Joram se sonrojó y se apresuró a retirar el brazo de los hombros de quien ahora era un joven apuesto y viril. Pero el joven apuesto y viril era en realidad una atemorizada jovencita. Al principio, había sido Gwen quien se había mostrado fuerte, guiando al desesperado Joram fuera de la habitación en la que se encontraba su padre, lord Samuels, convertido en una impotente estatua de carne y hueso. Ella había sido la que había encontrado aquel escondite, ella quien había apoyado la cabeza de Joram sobre su pecho, consolándolo y acunándolo hasta que él hubo logrado vencer aquella oscuridad que siempre estaba presente en su interior, dispuesta a esclavizarlo a la más mínima oportunidad.

Pero ahora sus fuerzas empezaban a decaer. Se sentía acobardada por la imagen de los
Duuk-tsarith
, aquellas figuras de pesadilla que con sus manos gélidas e invisibles atrapaban a sus víctimas, arrastrándolas a lugares desconocidos. Por si esto fuera poco, ahora se encontraba en el interior de un cuerpo extraño. Repentinamente, quien en apariencia era un varonil muchacho rompió a llorar con desesperación, moviendo los hombros convulsivamente, el rostro sepultado entre las manos.

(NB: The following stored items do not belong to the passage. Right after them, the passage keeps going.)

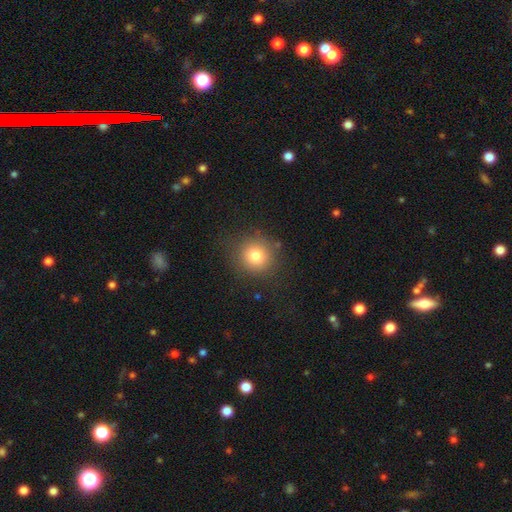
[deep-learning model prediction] Q: Smooth or featured?
A: smooth (79%); runner-up: star or artifact (12%)
Q: How rounded?
A: round (91%); runner-up: in between (8%)
Q: Merging?
A: none (85%); runner-up: minor disturbance (10%)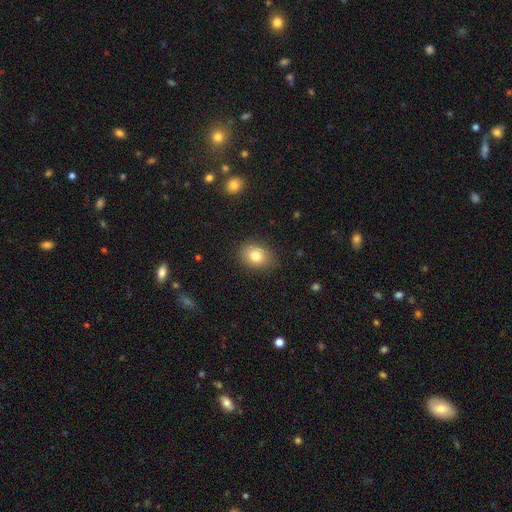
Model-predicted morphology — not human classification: smooth 80%, featured or disk 10%, star or artifact 10%. Down the decision tree: how rounded — in between (59%); merging — none (85%).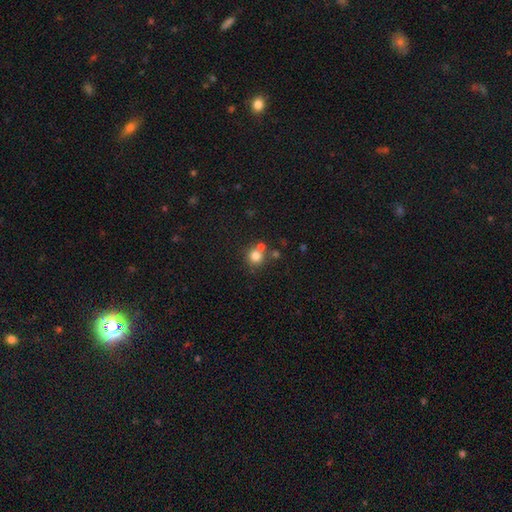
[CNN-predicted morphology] smooth 78%, star or artifact 13%, featured or disk 9%. Down the decision tree: how rounded — round (92%); merging — none (62%).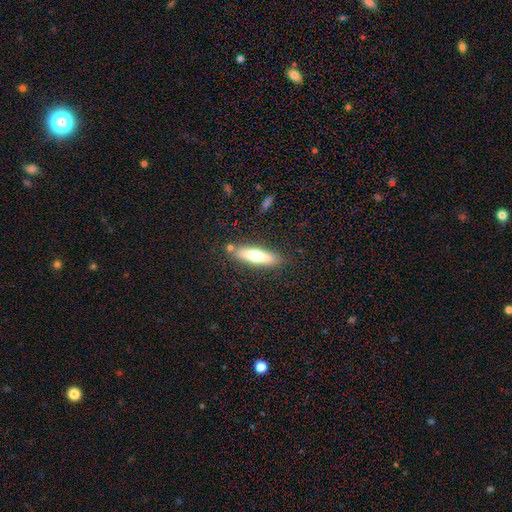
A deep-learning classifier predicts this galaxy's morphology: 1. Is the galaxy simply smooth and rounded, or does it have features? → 54% smooth, 40% featured or disk, 6% star or artifact.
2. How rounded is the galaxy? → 70% cigar-shaped, 28% in between, 2% round.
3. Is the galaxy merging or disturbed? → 83% none, 10% minor disturbance, 4% merger, 3% major disturbance.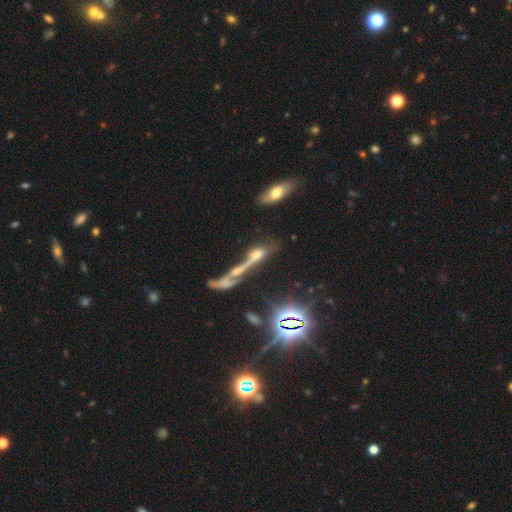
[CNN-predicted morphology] The model was most divided on "smooth or featured": featured or disk: 43%, smooth: 30%, star or artifact: 27%. More confident: merging — merger (57%).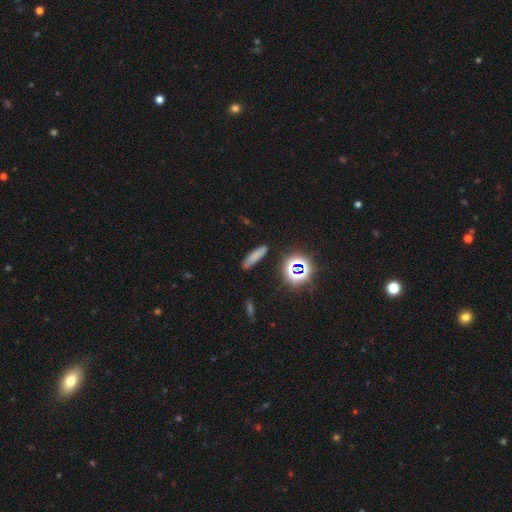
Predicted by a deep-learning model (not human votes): Smooth or featured? Predicted: smooth (p=0.70). How rounded? Predicted: cigar-shaped (p=0.78). Merging? Predicted: none (p=0.85).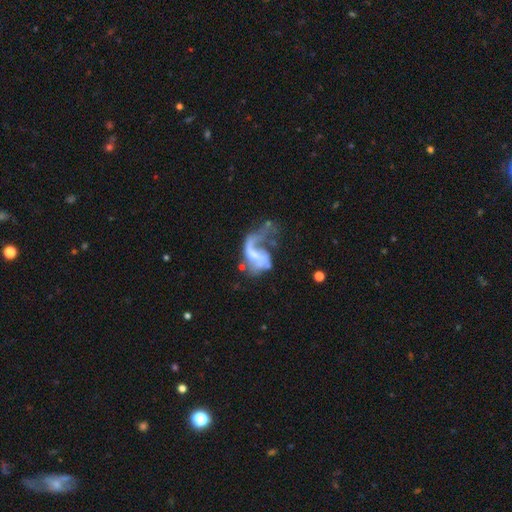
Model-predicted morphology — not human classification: smooth_or_featured: featured or disk (p=0.73) [alt: smooth p=0.18]
disk_edge_on: no (p=0.98) [alt: yes p=0.02]
bar: no (p=0.43) [alt: weak p=0.38]
has_spiral_arms: yes (p=0.70) [alt: no p=0.30]
spiral_winding: loose (p=0.77) [alt: medium p=0.18]
spiral_arm_count: 1 (p=0.48) [alt: 2 p=0.41]
bulge_size: none (p=0.49) [alt: small p=0.26]
merging: major disturbance (p=0.56) [alt: none p=0.17]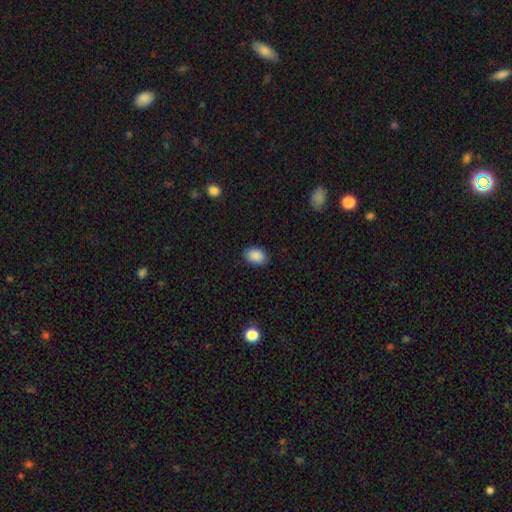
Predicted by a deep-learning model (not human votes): A smooth galaxy with no disk features (90%) that is in between round and cigar-shaped (85%).

Vote fractions:
- Smooth or featured? smooth: 90% / star or artifact: 7% / featured or disk: 3%
- How rounded? in between: 85% / round: 14% / cigar-shaped: 1%
- Merging? none: 87% / minor disturbance: 10% / major disturbance: 2% / merger: 1%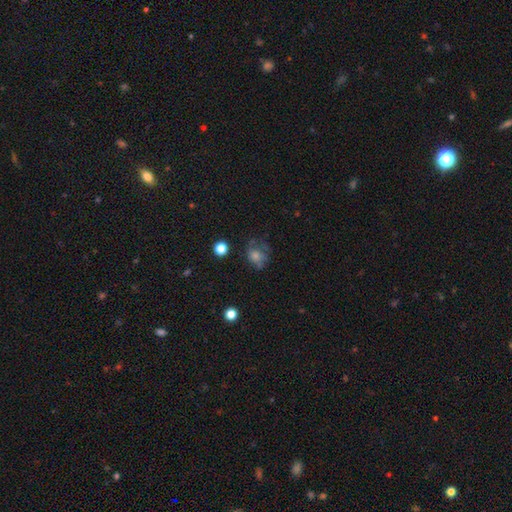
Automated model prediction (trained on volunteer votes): smooth-or-featured: smooth: 51% | featured or disk: 29% | star or artifact: 20%
  how-rounded: round: 61% | in between: 38% | cigar-shaped: 1%
  merging: none: 54% | minor disturbance: 24% | major disturbance: 20% | merger: 2%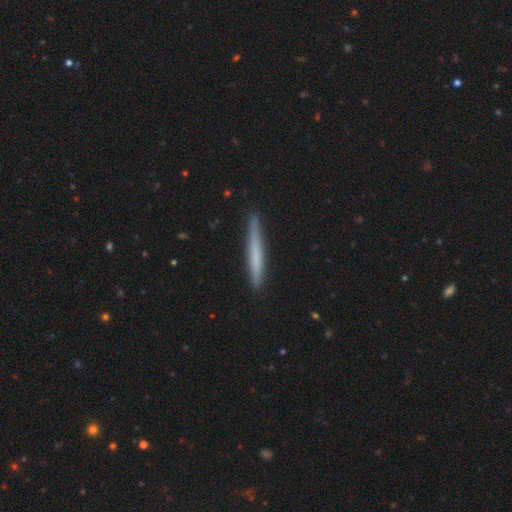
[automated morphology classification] Q: Smooth or featured?
A: smooth (59%); runner-up: featured or disk (36%)
Q: How rounded?
A: cigar-shaped (97%); runner-up: in between (2%)
Q: Merging?
A: none (88%); runner-up: minor disturbance (9%)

—¡Maldita sea, Simkin! —masculló Joram.

Luego rodeó con violencia los anchos hombros de Mosiah con ambos brazos, teniendo la extraña sensación de que estaba consolando a su amigo.

—Vaya, esto no resultará —dijo Simkin, severo, mirando a Mosiah con ferocidad—. ¡Tranquilízate, muchacho! —ordenó, palmeándole la espalda con fuerza.

—¡Simkin...! —empezó a decir Joram, airado, pero se interrumpió.